Data Project 1

1. Overview
- Data project 1 is to be completed alone OR in groups of no more than two people. Grading standards will be higher for groups of two people.
- Deadline: The project is due on Mar 5th, 2020 by 5:00 PM.
- Project goal: Data project 1 is meant to provide a platform for you to utilize your data skills in a context where you have the freedom to specify structure (unlike the labs). A successful project will have fellow students thinking “This is interesting and compelling!” Therefore, it will pay to think hard and creatively about options and if you are unsure, perhaps collect feedback from other students.
- Theme: As it is unlikely that Quaker Days will be held in-person this Spring, the goal is to develop a “data product” (e.g. link 1, link 2) that can paint a picture for admitted students about life at Penn or in Philadelphia. This restriction still leaves open a large number of options, as there are many things on which you could focus, ranging from mental health resources, to the best food trucks, to Philadelphia apartment listings.
- In terms of creativity, the first deliverable for this project is placing a short description of your project and a description of your key data sets in a shared spreadsheet by 5 pm on Friday February 26th (link to sheet for 10:30 am section, link to sheet for 1:30 pm section). This is meant 1) to inspire interest in other projects students are working on, and 2) to make sure that your project is not too closely overlapping with that of anyone else who has posted on the spreadsheet (it is reasonable for many people to be covering different aspects of large topics such as sports at Penn).
- This project is meant to provide the flexibility to allow you to do a project based on data in something you might feel passionate about. If you are unsure about whether a project you have in mind is a good candidate, please ask.

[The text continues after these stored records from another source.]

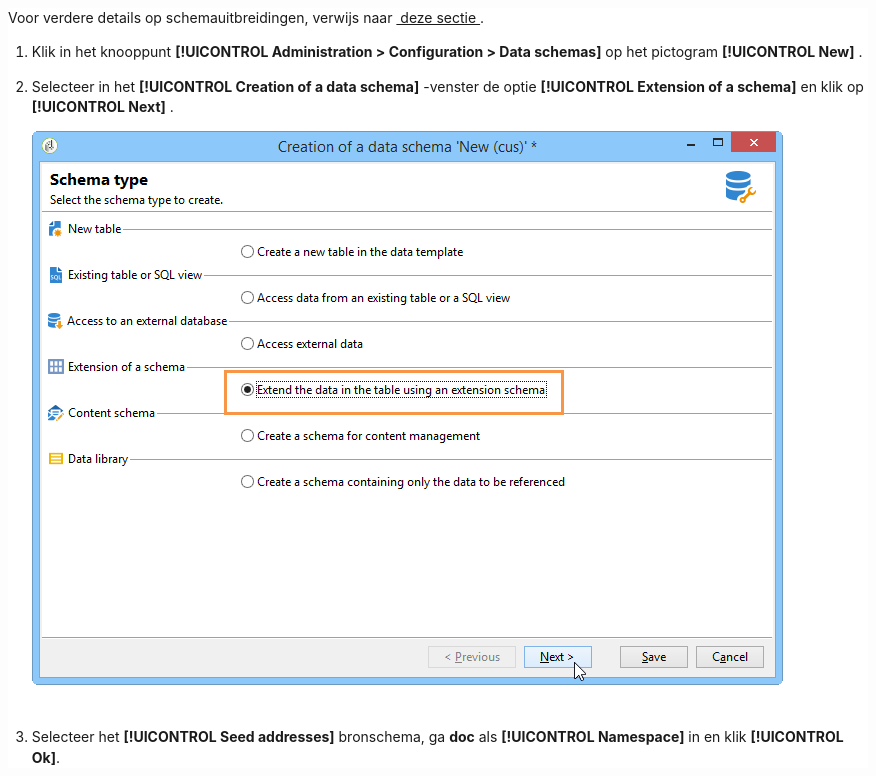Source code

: Voor verdere details op schemauitbreidingen, verwijs naar [&#x200B; deze sectie &#x200B;](../../configuration/using/data-schemas.md).

1. Klik in het knooppunt **[!UICONTROL Administration > Configuration > Data schemas]** op het pictogram **[!UICONTROL New]** .
1. Selecteer in het **[!UICONTROL Creation of a data schema]** -venster de optie **[!UICONTROL Extension of a schema]** en klik op **[!UICONTROL Next]** .

   ![](assets/dlv_seeds_usecase_09.png)

1. Selecteer het **[!UICONTROL Seed addresses]** bronschema, ga **doc** als **[!UICONTROL Namespace]** in en klik **[!UICONTROL Ok]**.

- You are highly encouraged to pursue rich and creative data sources. There are many freely available on the web. Moreover, data from sources like Facebook, Twitter, Yelp, and other companies can be harvested for analysis. In this class, we have covered web scraping and have survey some visualization technologies and you are also welcome and encouraged to use methods that we have not covered in class.
2. Project Requirements
- A typical project involves the web scraping tools we covered in class, some data cleaning performed using Excel or Tableau Prep, the use of Tableau for visualizing the data, and Wix or Weebly for presenting the visualizations and story. Using multiple data sources is encouraged; many of the best projects come from combining data sources in unexpected ways. Again, you are encouraged to pursue rich and creative data sources. Many data sources are freely available on the web, and in addition to the web scraping technologies we have covered in class, you are welcome to use methods that we have not yet covered in class.

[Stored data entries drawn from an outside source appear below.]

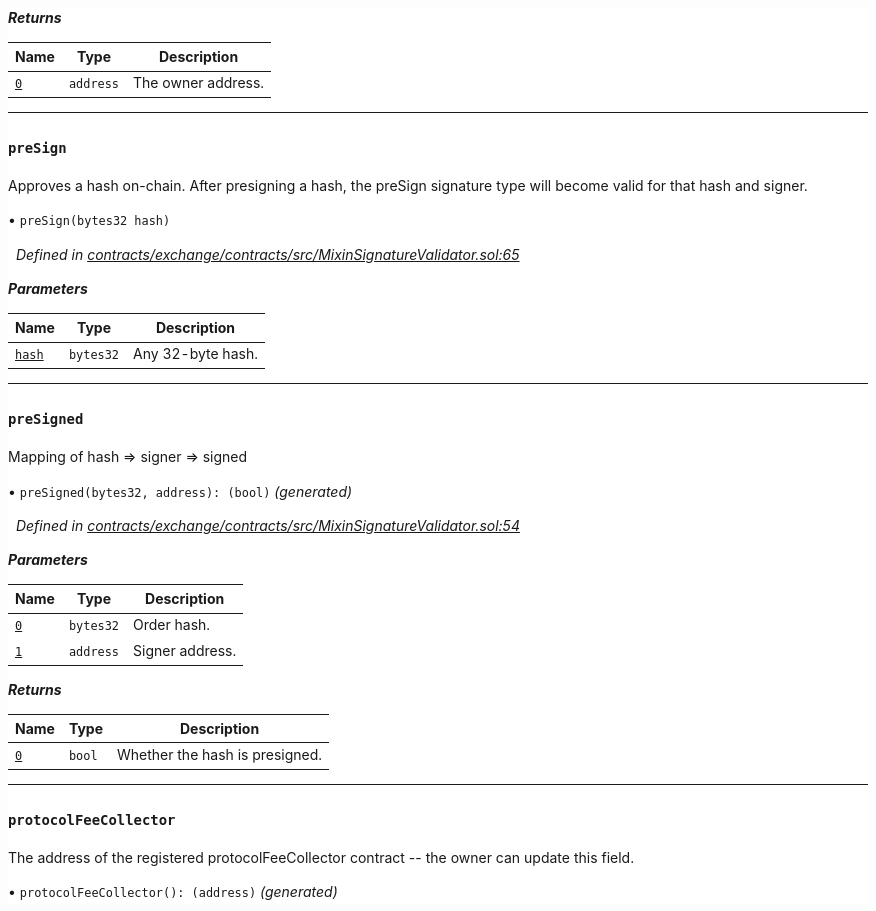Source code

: ***Returns***

| Name | Type | Description |
| ---- | ---- | ----------- |
| [`0`](https://github.com/0xProject/0x-monorepo/blob/d1041948b/contracts/utils/contracts/src/Ownable.sol#L31) | `address` | The owner address. |

---
### `preSign`
Approves a hash on-chain. After presigning a hash, the preSign signature type will become valid for that hash and signer.

• `preSign(bytes32 hash)`

&nbsp; *Defined in [contracts/exchange/contracts/src/MixinSignatureValidator.sol:65](https://github.com/0xProject/0x-monorepo/blob/d1041948b/contracts/exchange/contracts/src/MixinSignatureValidator.sol#L65)*

***Parameters***

| Name | Type | Description |
| ---- | ---- | ----------- |
| [`hash`](https://github.com/0xProject/0x-monorepo/blob/d1041948b/contracts/exchange/contracts/src/MixinSignatureValidator.sol#L65) | `bytes32` | Any 32-byte hash. |

---
### `preSigned`
Mapping of hash => signer => signed

• `preSigned(bytes32, address): (bool)` *(generated)*

&nbsp; *Defined in [contracts/exchange/contracts/src/MixinSignatureValidator.sol:54](https://github.com/0xProject/0x-monorepo/blob/d1041948b/contracts/exchange/contracts/src/MixinSignatureValidator.sol#L54)*

***Parameters***

| Name | Type | Description |
| ---- | ---- | ----------- |
| [`0`](https://github.com/0xProject/0x-monorepo/blob/d1041948b/contracts/exchange/contracts/src/MixinSignatureValidator.sol#L54) | `bytes32` | Order hash. |
| [`1`](https://github.com/0xProject/0x-monorepo/blob/d1041948b/contracts/exchange/contracts/src/MixinSignatureValidator.sol#L54) | `address` | Signer address. |

***Returns***

| Name | Type | Description |
| ---- | ---- | ----------- |
| [`0`](https://github.com/0xProject/0x-monorepo/blob/d1041948b/contracts/exchange/contracts/src/MixinSignatureValidator.sol#L54) | `bool` | Whether the hash is presigned. |

---
### `protocolFeeCollector`
The address of the registered protocolFeeCollector contract -- the owner can update this field.

• `protocolFeeCollector(): (address)` *(generated)*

- Your output can include as many visualizations as you need to tell your story.
- You will not present this project in class but the projects will be shared online with other students in the class.
3. Deliverables
- The deliverable is a link to a web site where your project can be viewed. You are not expected to “code” a web site. See the next bullet point.

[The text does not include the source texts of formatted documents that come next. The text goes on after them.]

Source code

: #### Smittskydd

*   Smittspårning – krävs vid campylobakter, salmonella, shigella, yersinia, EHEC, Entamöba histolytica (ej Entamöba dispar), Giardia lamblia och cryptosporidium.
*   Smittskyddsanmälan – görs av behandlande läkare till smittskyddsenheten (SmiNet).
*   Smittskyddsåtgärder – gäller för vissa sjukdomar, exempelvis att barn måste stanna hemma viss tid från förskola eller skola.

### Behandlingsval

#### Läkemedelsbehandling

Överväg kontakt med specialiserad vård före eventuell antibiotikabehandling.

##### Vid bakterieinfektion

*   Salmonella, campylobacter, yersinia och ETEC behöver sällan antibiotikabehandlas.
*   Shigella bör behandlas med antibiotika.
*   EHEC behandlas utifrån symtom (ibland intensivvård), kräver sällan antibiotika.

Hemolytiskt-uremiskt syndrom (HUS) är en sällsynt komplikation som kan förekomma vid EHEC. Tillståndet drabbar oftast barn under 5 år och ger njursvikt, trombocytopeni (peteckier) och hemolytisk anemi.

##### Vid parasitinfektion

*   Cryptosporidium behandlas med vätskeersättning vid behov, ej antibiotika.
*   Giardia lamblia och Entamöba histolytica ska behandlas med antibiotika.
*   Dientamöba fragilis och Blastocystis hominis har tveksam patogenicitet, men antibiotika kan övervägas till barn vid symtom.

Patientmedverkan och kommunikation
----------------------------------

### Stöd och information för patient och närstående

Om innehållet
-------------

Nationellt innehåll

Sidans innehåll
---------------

- Building a web site: There are many free services that make
it easy to "build" a web site in the same way you might build a
Word document (no web programming required). Two preferred services
are:
- Weebly
- Wix
- Google Sites
- Please note that Google Sites require permissions to be set correctly to allow outside visitors. It is your responsibility to make sure these permissions are set correctly. There will be a minor but automatic point deduction if we cannot access your site and have to ask you to change permissions. To be sure, it is a good idea to ask your mother/brother/cousin/friend from home if, given the link, they can access the web site you have created.
- Other options are:
- Squarespace
- If you want to use Squarespace, please note that free trials expire after fourteen days, which is not appropriate for this submission. However, if you happen to be a Squarespace customer and so are not subject to this constraint, feel free to use it to host this project.
- Squarespace
- Along with your data product, you should include the following
information on your web site:
- Who you are
- What data sources you are using
4. Grading Criteria
The project is worth 50 pts total, divided in the following way:
- Uniqueness of the idea (5 points)
- Creativity of the analysis, the data, and use and presentation of the data (15 pts)
- Utility of the data product, how useful the data product is to the target audience (15 pts)
- Web site aesthetics, clarity, and functionality (15 pts)
5. Sample projects from earlier years (on a similar theme):
6. Learning objectives
- Gain experience with data skills and with working with large data sets.
- Appreciate the number of possibilities that arise when combining different data sources.